Red Hat Looks For Feedback On Its New Initoverlayfs File-System Proposal

Written by Michael Larabel in Linux Storage on 12 December 2023 at 11:35 AM EST. 24 Comments
LINUX STORAGE
Red Hat engineers have been developing Initoverlayfs as a scalable initial file-system. The code is currently in early form and the developers are still looking for feedback from the community as well as figuring out whether it properly belongs in kernel or user-space.

Red Hat is looking at Initoverlayfs as an alternative to Initramfs. Initoverlayfs is to combine the read-only EROFS and Overlayfs to provide an initial file-system that can start "significantly faster" and leverage features like transparent file-system decompression. Red Hat also hopes that Initoverlayfs leads to less fear around initial file-system bloat.
"We implemented the first version of this, by creating a small initramfs that only contains storage drivers, udev and a couple of 100 lines of C code, just enough userspace to mount an erofs with transient overlay.

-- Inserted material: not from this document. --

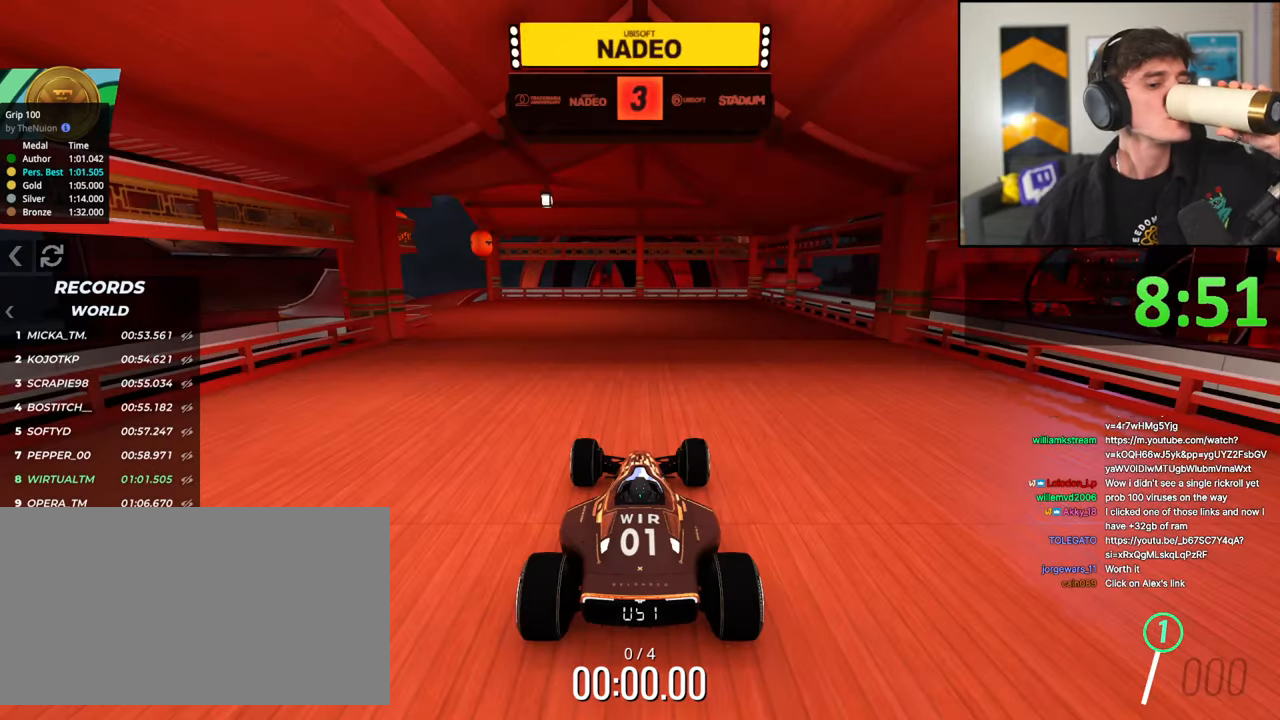
{"keys": ["up"], "events": []}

Then we build a second initramfs which has all the contents of a normal everyday initramfs with all the bells and whistles and convert this into an erofs.

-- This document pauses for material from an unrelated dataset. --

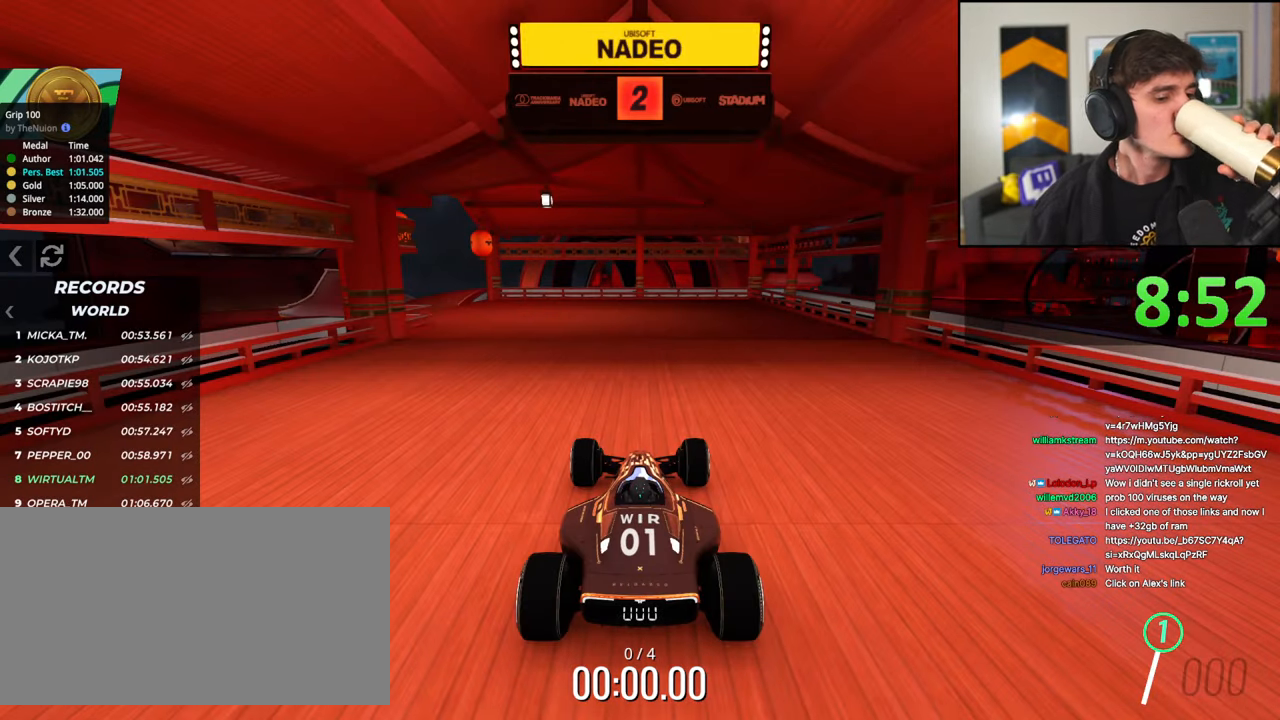
{"keys": ["up"], "events": []}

Then at boot time you basically transition to this erofs+overlayfs in userspace and everything works as normal as it would in a traditional initramfs."

Those wishing to learn more about the early discussions around Initoverlayfs can see this kernel mailing list thread. Earlier discussions have also taken place on the systemd mailing list.

Initoverlayfs


We'll see where this work on Initoverlayfs leads and if it will ultimately replace initramfs usage on more Linux systems.